We have three speakers lined up for this year's edition. Each presentation will be followed by a short discussion and a coffee break.
Efficient Computation of Gaussian Likelihoods for Stationary Markov Random Field Models
Joe Guinness, Department of Statistics, North Carolina State University
We introduce new methods for efficiently computing the Gaussian likelihood for spatial models that consist of a Gaussian Markov random field (GMRF) with stationary covariances and an additive uncorrelated error term, when the data locations fall on a possibly incomplete regular grid. The calculations can be made exact up to machine precision and are efficient both in memory allocation and computation time and are particularly fast when the uncorrelated error term is not present. Our approach handles boundary effects and missing values in a natural fashion. Frequentist methods are highlighted, but the availability of the likelihood allows for Bayesian inference as well. We demonstrate our results in simulation and timing studies, as well as with an application to gridded satellite data, where we use the exact likelihood both for parameter estimation and model comparison.

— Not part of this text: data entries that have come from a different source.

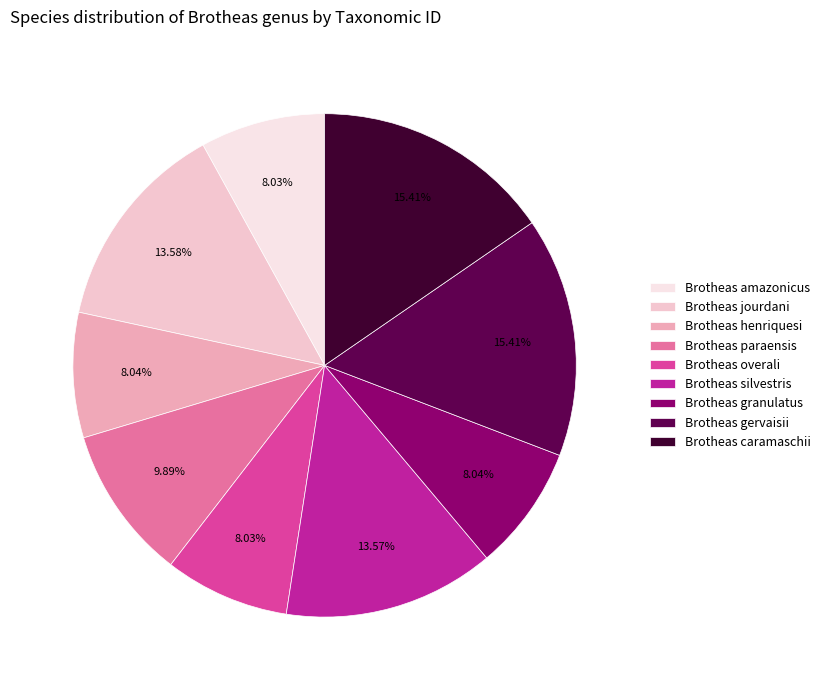

To the nearest percent, what is the average slice percentage?

11%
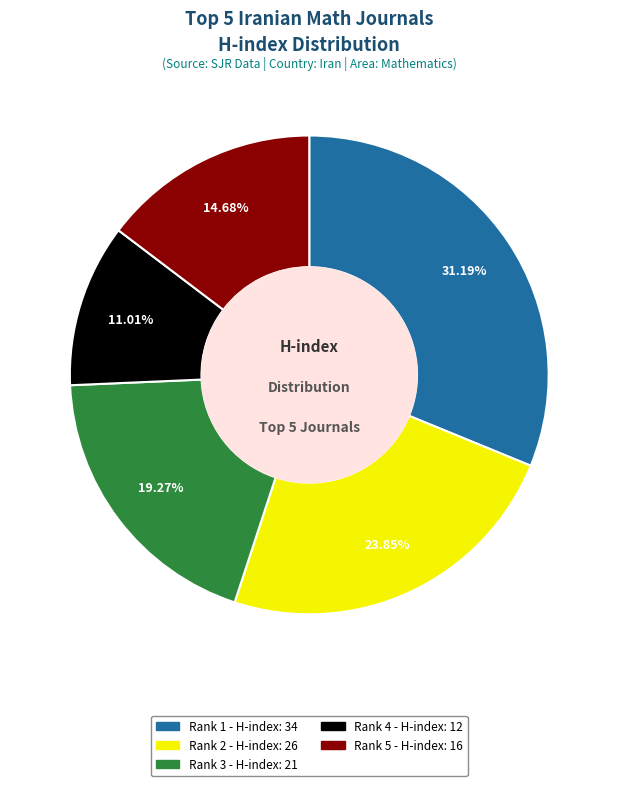

Count the number of slices in the pie.

5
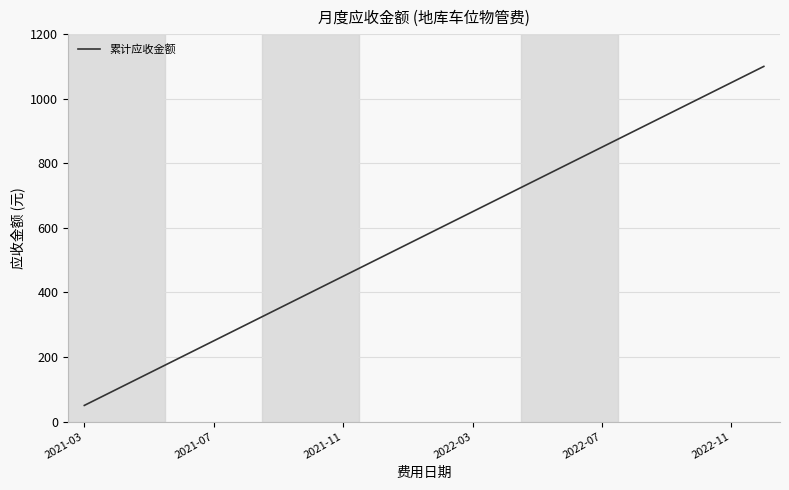

What is the difference between the maximum and minimum values?

1050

Statistical Analysis of Remote-Sensing Datasets Using Basis-Function Representations
Matthias Katzfuss, Department of Statistics, Texas A&M University
The spatial statistical analysis of remote-sensing datasets poses several challenges. The datasets are large or even massive, which leads to computational infeasibility. Often, it is advantageous to combine ("fuse") measurements on the same or related spatial processes from several instruments, but these instruments typically exhibit different spatial footprints and measurement-error characteristics. In addition, complementary, massive datasets might be stored in different locations and are costly to move to one location, which means that the analysis must be moved to the data, instead of the other way around. I will discuss how all of these problems can be tackled using statistical models that can be written as linear combinations of spatial basis functions at multiple resolutions. These basis functions can represent arbitrary processes, allow change-of-support, and enable scalable, parallel, and distributed computations.
Analyzing Spatial Data Locally
Tailen Hsing, Department of Statistics, University of Michigan
Stationarity is a common assumption in spatial statistics. The justification is often that stationarity is a reasonable approximation if data are collected "locally." In this talk we first review various known approaches for modeling nonstationary spatial data. We then examine the notion of local stationarity in more detail. In particular, we will consider a nonstationary model whose covariance behaves like the Matern covariance locally and an inference approach for that model based on gridded data.
After the seminar sessions you are welcome to join the group for Happy Hour at Under the Sun at 5:00pm
We look forward to your participation!
Dorit Hammerling and Doug Nychka, NCAR organizers